I try to be polite, and am obedient to values I respect. Sweet; What does that even mean? I don’t think I’m sweet, but I try to be helpful when I can. I’m not subservient to boys, or men, but I enjoy the company of many, and respect all unless they give me reason not to.
The past 17, and indeed 57, years have spanned a journey fraught with challenges. I wish I’d been a more consistently positive role model for my two daughters, who inspire me and fill me with more gratitude and love than they can ever know. As a mother I was too often wracked with doubt and guilt and fear, and it is to their enormous credit that my girls have both grown into strong, radiant and glorious women in spite of this.
Claiming back a little credit, I see seeds I carefully planted in them blossoming and bearing fruit, ever more beautiful and vibrant, and I hope that witnessing my journey from much darkness to mostly light injected a little extra resilience; a heightened awareness of the potential for positive change that is always present and ready to be activated.
Sometimes I fear I still dilute myself, suddenly awe-struck by the potent blood that courses through my veins, firing and inspiring, requiring of me more than I can always deliver. But a vital part of being Woman Undiluted is the ability to maintain balance between power and surrender; two sides of the same coin, each as important as the other. To hold back, take stock, rest and self-nurture is not to dilute, but to restore and reinforce.

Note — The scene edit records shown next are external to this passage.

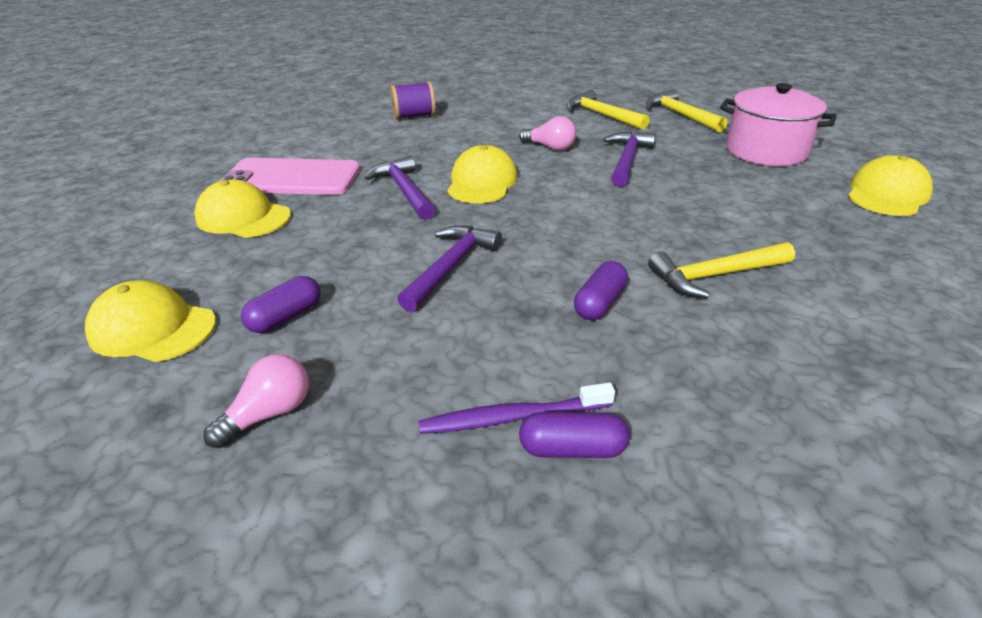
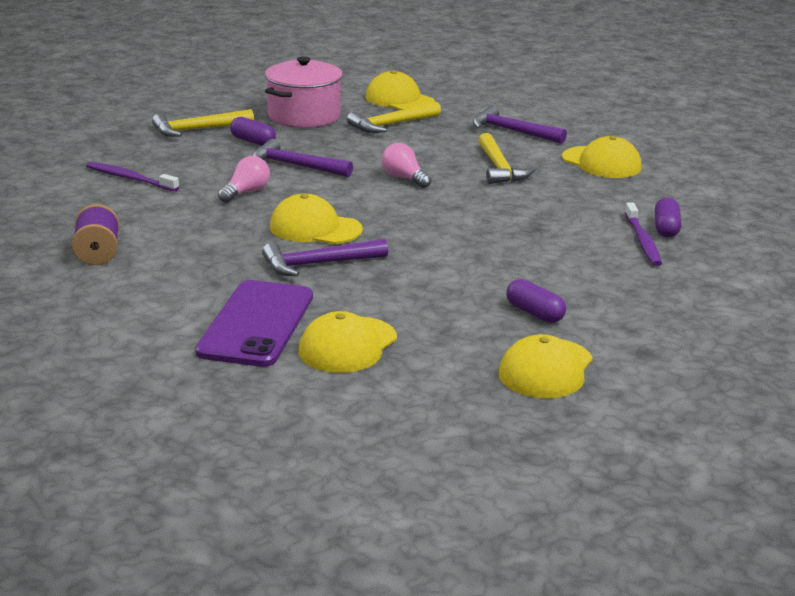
camera: 85 degrees left, 10 degrees down
pink light bulb [204,354,309,448] -> pink light bulb moved to [382,143,431,188]
pink phone [221,158,360,195] -> purple phone [195,280,313,367]
purple hammer [397,225,502,312] -> purple hammer moved to [473,106,567,144]
yellow hammer [567,90,650,130] -> yellow hammer moved to [347,102,441,133]
purple capsule [574,261,628,320] -> purple capsule moved to [230,117,276,146]
none -> purple toothbrush [86,162,179,191]
none -> yellow cap [562,136,642,178]

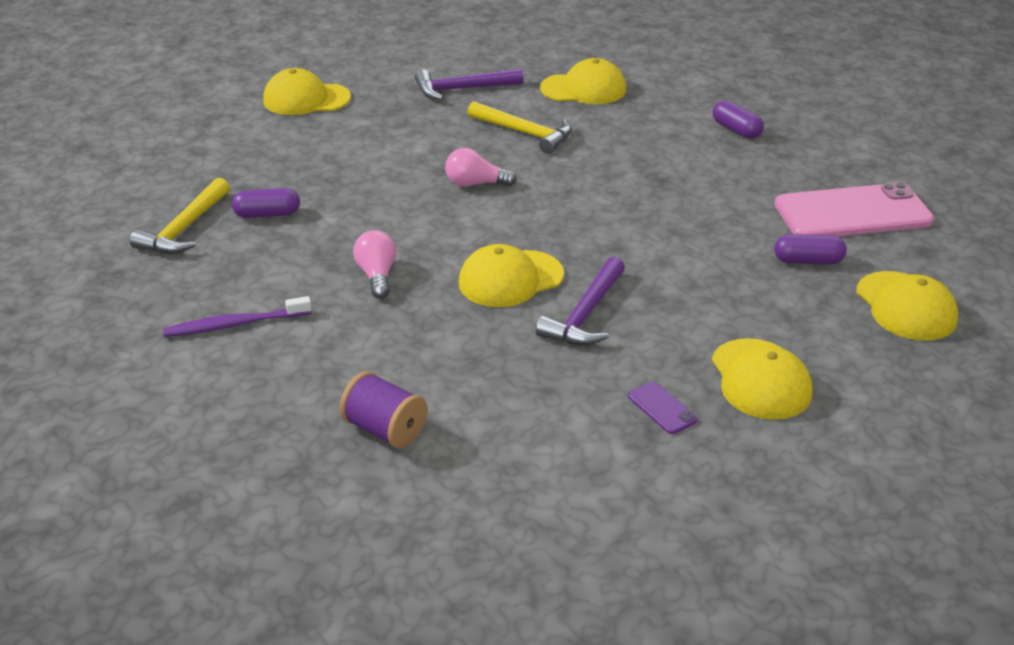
camera: 45 degrees left, 10 degrees up
purple phone [195,280,313,367] -> purple phone [628,381,698,434], size x0.40
purple hammer [253,139,353,177] -> none
pink pot [265,57,343,128] -> none
yellow hammer [347,102,441,133] -> none
purple toothbrush [625,202,662,266] -> none
none -> pink phone [774,182,934,237]

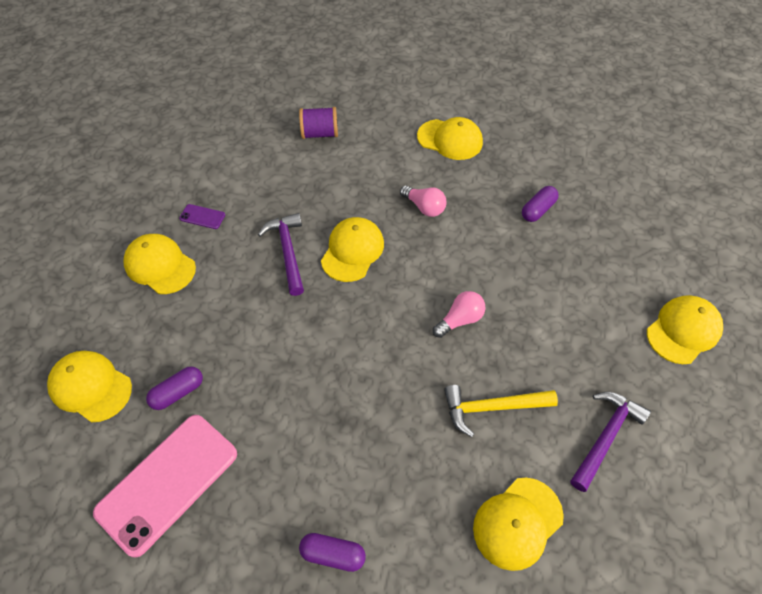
camera: 140 degrees right, 20 degrees up
yellow hammer [130,178,230,254] -> none
purple toothbrush [163,296,312,337] -> yellow cap [417,117,483,160]

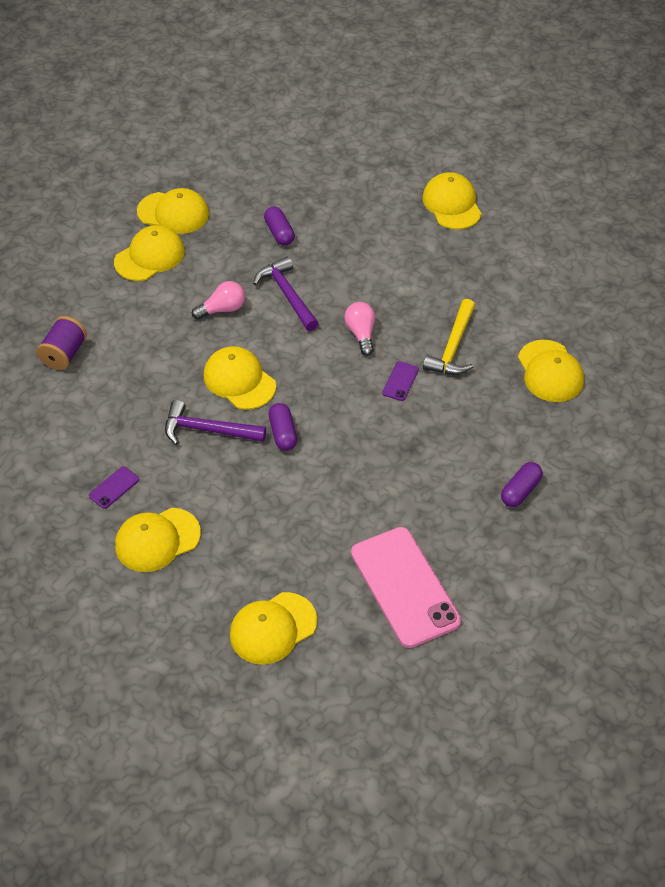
camera: 65 degrees left, 5 degrees down
purple capsule [146,366,203,410] -> purple capsule moved to [269,403,297,451]
purple hammer [570,392,651,492] -> purple hammer moved to [253,257,319,331]
none -> yellow cap [137,188,209,234]
none -> purple phone [382,361,419,401]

Since the gradual transformation that Father Cormac helped to birth in me, I have shared my journey of joyful rediscovery with many women, as a therapist and group facilitator, seeker, adventurer and curious rebel. I’ve worked with groups on several continents, delighting in the common bond of primal feminimity that is so easily accessible across generations, races, cultures and backgrounds. I have learned that I can inspire transformation in others, as they continue to inspire it in me; Sisters beneath the skin, whatever age or colour that skin may be. The undiluted blood of feminine truth is easy to restore when we unite in the spirit of power and surrender.
Like far too many women, I cut my baby teeth on self-doubt, confusion and fear of my own potency. To be Woman Undiluted, part of a burgeoning sisterhood of Undiluted Women throughout the world, will always be my mission and my joy.